You've already made up your mind. Have a nice life.


Your grieving doesn’t have to shit all over my personal enjoyment and contentment. Me enjoying the use of AI in developing software doesn’t take anything away from your ability to grieve or dislike it. I’m not asking you to be excited, I’m asking you not to frame my enjoyment as naive, harmful, or lesser.

Your feelings are yours, mine are mine, and they can coexist just fine. The problem only shows up when your grief turns into value judgments about the people who feel differently.


I used to be big into amateur radio. When I was considering to build a tower, I would have paid someone to build the tower for me and do the climbing work to mount stuff on the tower. Your statement is nonsensical, because it assumes that there is a binary choice between "do everything yourself" and "delegate everything".

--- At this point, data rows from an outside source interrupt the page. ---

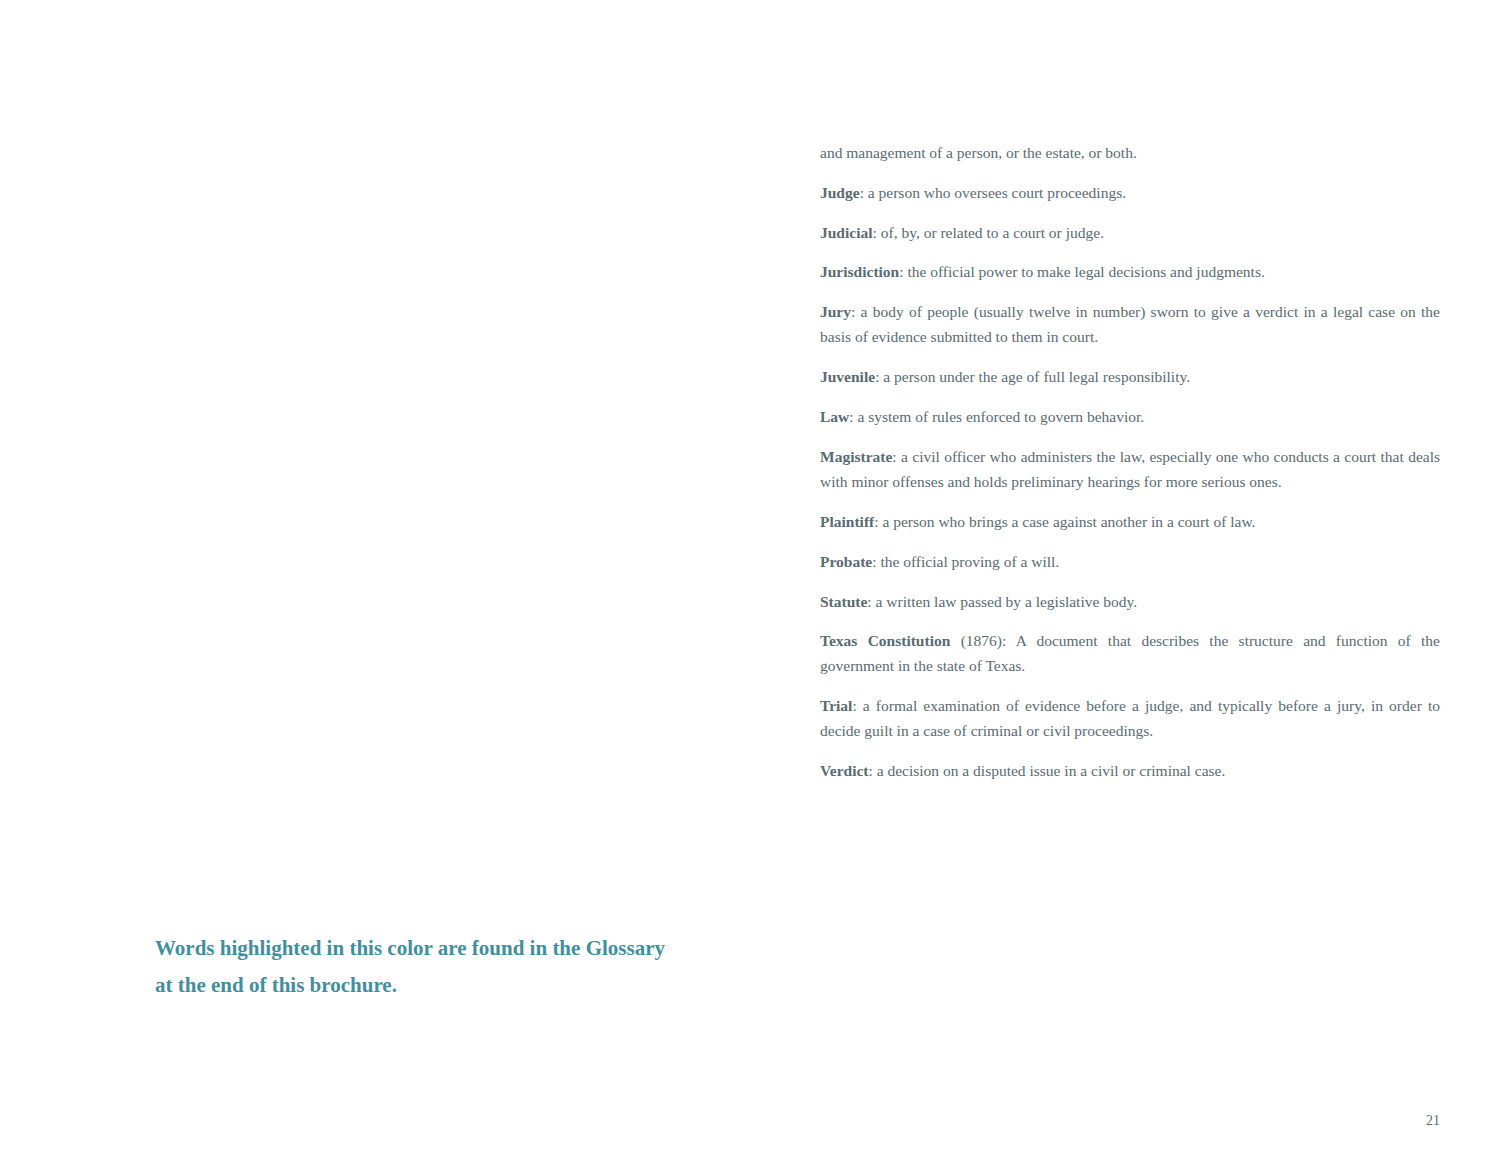Words highlighted in this color are found in the Glossary at the end of this brochure.
and management of a person, or the estate, or both.
Judge: a person who oversees court proceedings.
Judicial: of, by, or related to a court or judge.
Jurisdiction: the official power to make legal decisions and judgments.
Jury: a body of people (usually twelve in number) sworn to give a verdict in a legal case on the basis of evidence submitted to them in court.
Juvenile: a person under the age of full legal responsibility.
Law: a system of rules enforced to govern behavior.
Magistrate: a civil officer who administers the law, especially one who conducts a court that deals with minor offenses and holds preliminary hearings for more serious ones.
Plaintiff: a person who brings a case against another in a court of law.
Probate: the official proving of a will.
Statute: a written law passed by a legislative body.
Texas Constitution (1876): A document that describes the structure and function of the government in the state of Texas.
Trial: a formal examination of evidence before a judge, and typically before a jury, in order to decide guilt in a case of criminal or civil proceedings.
Verdict: a decision on a disputed issue in a civil or criminal case.
21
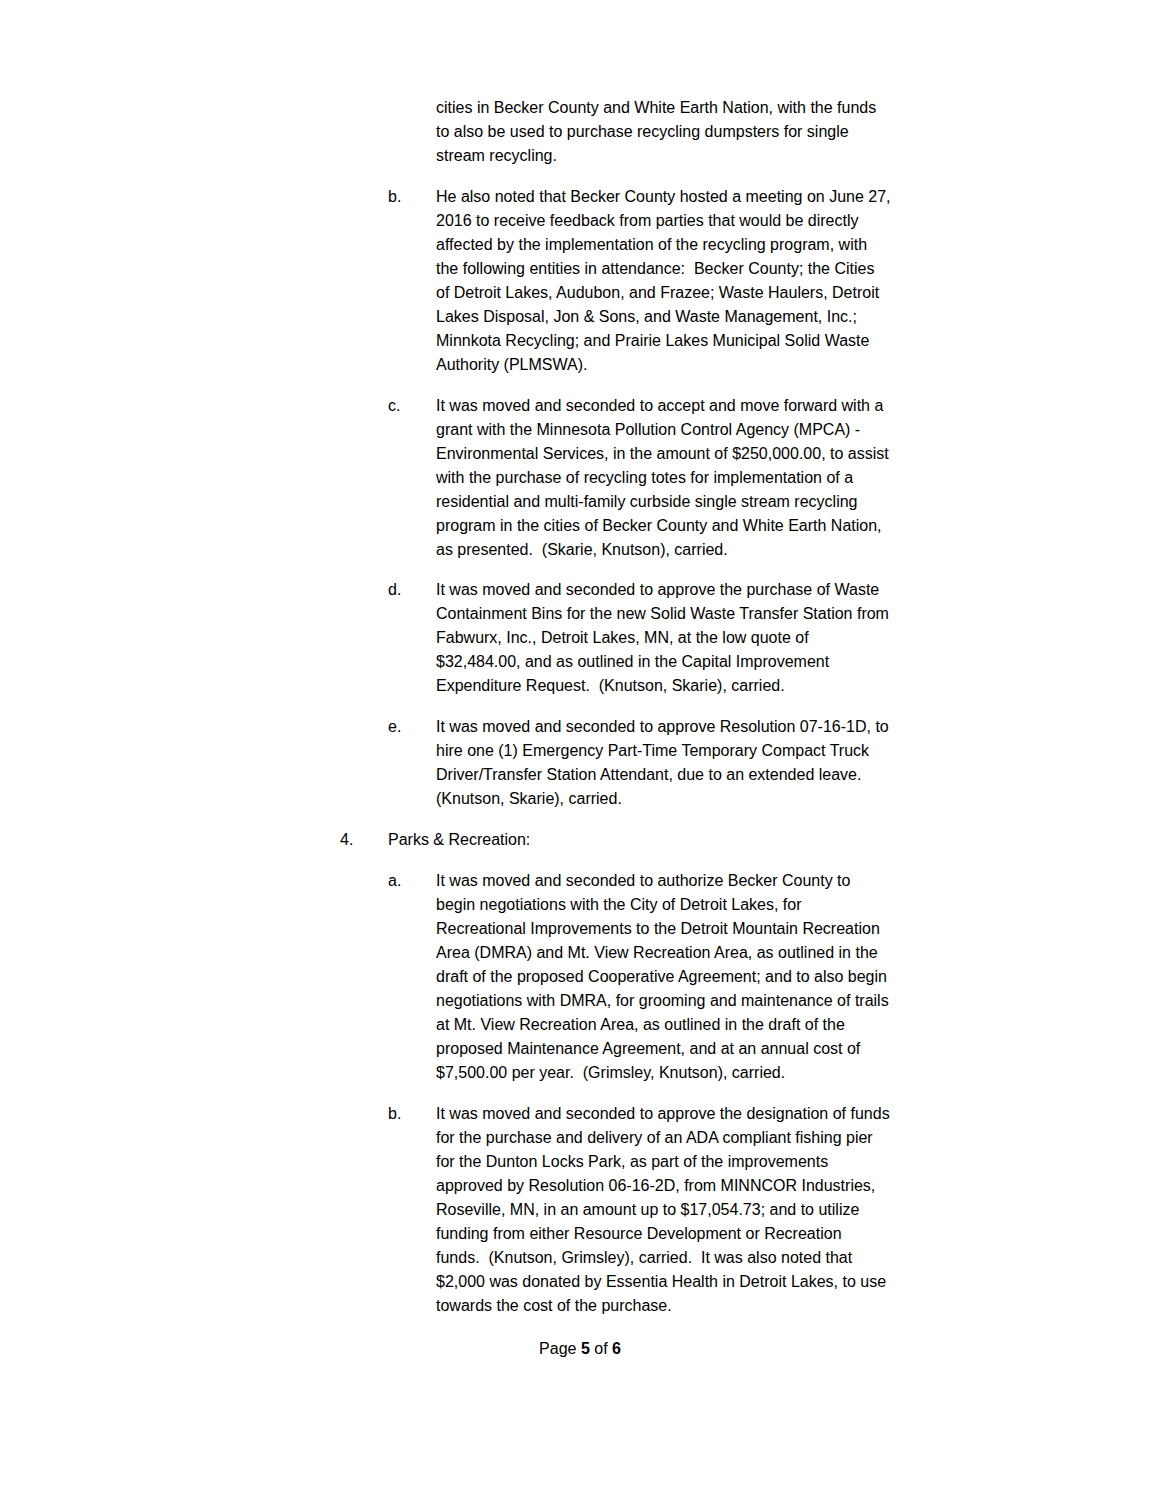cities in Becker County and White Earth Nation, with the funds to also be used to purchase recycling dumpsters for single stream recycling.
b.
He also noted that Becker County hosted a meeting on June 27, 2016 to receive feedback from parties that would be directly affected by the implementation of the recycling program, with the following entities in attendance: Becker County; the Cities of Detroit Lakes, Audubon, and Frazee; Waste Haulers, Detroit Lakes Disposal, Jon & Sons, and Waste Management, Inc.; Minnkota Recycling; and Prairie Lakes Municipal Solid Waste Authority (PLMSWA).
c.
It was moved and seconded to accept and move forward with a grant with the Minnesota Pollution Control Agency (MPCA) - Environmental Services, in the amount of $250,000.00, to assist with the purchase of recycling totes for implementation of a residential and multi-family curbside single stream recycling program in the cities of Becker County and White Earth Nation, as presented. (Skarie, Knutson), carried.
d.
It was moved and seconded to approve the purchase of Waste Containment Bins for the new Solid Waste Transfer Station from Fabwurx, Inc., Detroit Lakes, MN, at the low quote of $32,484.00, and as outlined in the Capital Improvement Expenditure Request. (Knutson, Skarie), carried.
e.
It was moved and seconded to approve Resolution 07-16-1D, to hire one (1) Emergency Part-Time Temporary Compact Truck Driver/Transfer Station Attendant, due to an extended leave. (Knutson, Skarie), carried.
4.
Parks & Recreation:
a.
It was moved and seconded to authorize Becker County to begin negotiations with the City of Detroit Lakes, for Recreational Improvements to the Detroit Mountain Recreation Area (DMRA) and Mt. View Recreation Area, as outlined in the draft of the proposed Cooperative Agreement; and to also begin negotiations with DMRA, for grooming and maintenance of trails at Mt. View Recreation Area, as outlined in the draft of the proposed Maintenance Agreement, and at an annual cost of $7,500.00 per year. (Grimsley, Knutson), carried.
b.
It was moved and seconded to approve the designation of funds for the purchase and delivery of an ADA compliant fishing pier for the Dunton Locks Park, as part of the improvements approved by Resolution 06-16-2D, from MINNCOR Industries, Roseville, MN, in an amount up to $17,054.73; and to utilize funding from either Resource Development or Recreation funds. (Knutson, Grimsley), carried. It was also noted that $2,000 was donated by Essentia Health in Detroit Lakes, to use towards the cost of the purchase.
Page 5 of 6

I'm in my 40s, and I've been involved with computers since I was old enough to read. I was talking to some customers today about how magical it feels to blast past my own limits of my coding abilities with the help of LLMs. It's not perfect, and I mostly won't generate stuff that's a polished, finished product. But when it works, it sparks the same joy that it did when I was discovering the first bits of what computers can do on my Apple ][+.


Ha ha joke’s on you! I’d need to have friends in the first place!